高齢者における外科治療の低侵襲化と至適管理

5.高齢者肺癌に対する外科治療の現状と将来

聖マリアンナ医科大学 呼吸器外科

佐治 久 , 酒井 寛貴 , 木村 祐之 , 宮澤 知行 , 多賀谷 理恵 , 丸島 秀樹 , 栗本 典昭 , 中村 治彦

内容要旨
最新の2013年日本胸部外科学会学術調査年次報告によると,本邦では年間37,370例の原発性肺癌に対して手術が行われ,年齢別では52%が70歳以上,さらに12%は80歳を超える超高齢者に対して手術が行われ,この傾向は年々増加の一途をたどっている.
80歳以上の早期肺癌集計で最も大規模な肺癌登録合同委員会の報告によると手術関連死亡はそれ以外と比べ遜色ないが,長期予後における他病死割合は30%と明らかに多い.低い周術期死亡率にもかかわらず,長期には高い他病死割合があるという乖離を考えると,現在の外科治療の選択が十分ではなく,そもそも80歳以上の高齢者肺癌に対する外科治療選択におけるリスク評価方法が不十分であることが考えられる.
このクリニカルクエッションに答えるべく,現在,日本呼吸器外科学会学術委員会企画として高齢者肺癌の外科治療戦略「高齢者肺癌に対する外科治療の安全性と有効性を評価するための多施設共同前向き調査研究」を行っており,その結果が期待される.

- _グラフ読解演習_

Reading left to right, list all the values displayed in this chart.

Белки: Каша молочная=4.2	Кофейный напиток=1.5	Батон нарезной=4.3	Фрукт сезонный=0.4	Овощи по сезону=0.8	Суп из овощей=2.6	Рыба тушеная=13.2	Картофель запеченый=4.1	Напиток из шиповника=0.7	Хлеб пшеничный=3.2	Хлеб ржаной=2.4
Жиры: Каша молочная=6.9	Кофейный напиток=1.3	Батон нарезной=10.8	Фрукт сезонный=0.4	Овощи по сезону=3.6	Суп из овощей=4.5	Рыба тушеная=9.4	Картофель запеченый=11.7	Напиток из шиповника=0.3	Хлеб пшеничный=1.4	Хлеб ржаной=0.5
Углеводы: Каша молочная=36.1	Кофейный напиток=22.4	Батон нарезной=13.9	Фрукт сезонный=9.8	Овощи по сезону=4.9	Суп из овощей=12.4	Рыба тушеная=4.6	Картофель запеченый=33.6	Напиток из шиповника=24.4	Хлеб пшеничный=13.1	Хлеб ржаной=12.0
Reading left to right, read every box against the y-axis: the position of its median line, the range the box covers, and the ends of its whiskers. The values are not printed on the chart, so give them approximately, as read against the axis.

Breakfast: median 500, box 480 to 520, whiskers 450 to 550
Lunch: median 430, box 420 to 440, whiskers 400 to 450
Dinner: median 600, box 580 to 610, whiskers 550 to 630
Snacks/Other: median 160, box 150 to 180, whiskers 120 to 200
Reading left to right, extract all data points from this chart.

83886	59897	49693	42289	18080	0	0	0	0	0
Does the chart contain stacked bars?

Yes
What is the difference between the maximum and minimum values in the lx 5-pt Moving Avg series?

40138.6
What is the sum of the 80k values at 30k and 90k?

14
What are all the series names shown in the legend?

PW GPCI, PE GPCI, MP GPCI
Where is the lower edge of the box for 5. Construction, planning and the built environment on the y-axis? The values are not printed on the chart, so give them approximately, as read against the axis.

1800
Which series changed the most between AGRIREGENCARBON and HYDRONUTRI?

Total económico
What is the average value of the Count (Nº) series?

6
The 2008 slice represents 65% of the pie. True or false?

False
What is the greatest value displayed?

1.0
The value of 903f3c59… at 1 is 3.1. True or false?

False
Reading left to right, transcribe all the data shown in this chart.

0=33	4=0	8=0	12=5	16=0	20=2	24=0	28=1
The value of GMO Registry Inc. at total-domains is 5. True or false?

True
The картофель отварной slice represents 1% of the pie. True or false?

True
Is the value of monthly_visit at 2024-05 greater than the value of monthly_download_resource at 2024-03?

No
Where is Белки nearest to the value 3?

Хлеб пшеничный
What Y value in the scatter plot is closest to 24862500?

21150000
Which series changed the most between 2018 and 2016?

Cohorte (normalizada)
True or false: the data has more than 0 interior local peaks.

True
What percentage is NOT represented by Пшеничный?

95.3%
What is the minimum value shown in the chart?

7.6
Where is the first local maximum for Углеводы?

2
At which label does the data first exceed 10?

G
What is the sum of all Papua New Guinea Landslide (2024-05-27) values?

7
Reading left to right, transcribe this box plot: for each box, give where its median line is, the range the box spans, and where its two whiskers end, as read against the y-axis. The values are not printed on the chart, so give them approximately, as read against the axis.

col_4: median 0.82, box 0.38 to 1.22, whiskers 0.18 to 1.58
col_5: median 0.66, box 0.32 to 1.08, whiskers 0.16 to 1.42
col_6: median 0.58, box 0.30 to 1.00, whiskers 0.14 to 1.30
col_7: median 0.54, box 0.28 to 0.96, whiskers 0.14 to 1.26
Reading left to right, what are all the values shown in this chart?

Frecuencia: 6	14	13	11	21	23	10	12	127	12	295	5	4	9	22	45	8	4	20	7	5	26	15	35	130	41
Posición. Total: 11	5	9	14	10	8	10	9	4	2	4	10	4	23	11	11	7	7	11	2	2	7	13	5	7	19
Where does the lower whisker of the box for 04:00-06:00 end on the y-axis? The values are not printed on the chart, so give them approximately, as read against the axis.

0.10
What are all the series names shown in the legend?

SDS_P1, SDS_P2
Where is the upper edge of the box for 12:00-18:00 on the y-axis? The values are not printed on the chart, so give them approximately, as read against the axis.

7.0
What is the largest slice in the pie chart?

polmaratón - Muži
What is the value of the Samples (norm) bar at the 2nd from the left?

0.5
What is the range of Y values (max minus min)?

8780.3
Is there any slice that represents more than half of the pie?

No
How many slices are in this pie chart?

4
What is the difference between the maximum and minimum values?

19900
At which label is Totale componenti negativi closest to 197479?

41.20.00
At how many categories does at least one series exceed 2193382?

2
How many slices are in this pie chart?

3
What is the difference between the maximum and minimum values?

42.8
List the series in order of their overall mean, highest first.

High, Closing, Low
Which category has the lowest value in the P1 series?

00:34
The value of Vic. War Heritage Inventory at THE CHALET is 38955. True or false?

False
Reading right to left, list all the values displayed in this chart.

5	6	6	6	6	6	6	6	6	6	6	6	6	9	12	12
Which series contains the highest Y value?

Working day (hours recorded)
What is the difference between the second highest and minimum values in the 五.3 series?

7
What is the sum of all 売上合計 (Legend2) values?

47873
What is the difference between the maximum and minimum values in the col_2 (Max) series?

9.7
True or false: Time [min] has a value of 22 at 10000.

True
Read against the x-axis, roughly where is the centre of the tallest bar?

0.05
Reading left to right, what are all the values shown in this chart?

- _指示_
高齢者肺癌の外科治療についての文章から、「高齢者における外科治療の低侵襲化と至適管理」から「々増加の一途をたどっている.」までの部分を一字一句変えずに書き出してください。

- _解答欄_
高齢者における外科治療の低侵襲化と至適管理

5.高齢者肺癌に対する外科治療の現状と将来

聖マリアンナ医科大学 呼吸器外科

佐治 久 , 酒井 寛貴 , 木村 祐之 , 宮澤 知行 , 多賀谷 理恵 , 丸島 秀樹 , 栗本 典昭 , 中村 治彦

内容要旨
最新の2013年日本胸部外科学会学術調査年次報告によると,本邦では年間37,370例の原発性肺癌に対して手術が行われ,年齢別では52%が70歳以上,さらに12%は80歳を超える超高齢者に対して手術が行われ,この傾向は年々増加の一途をたどっている.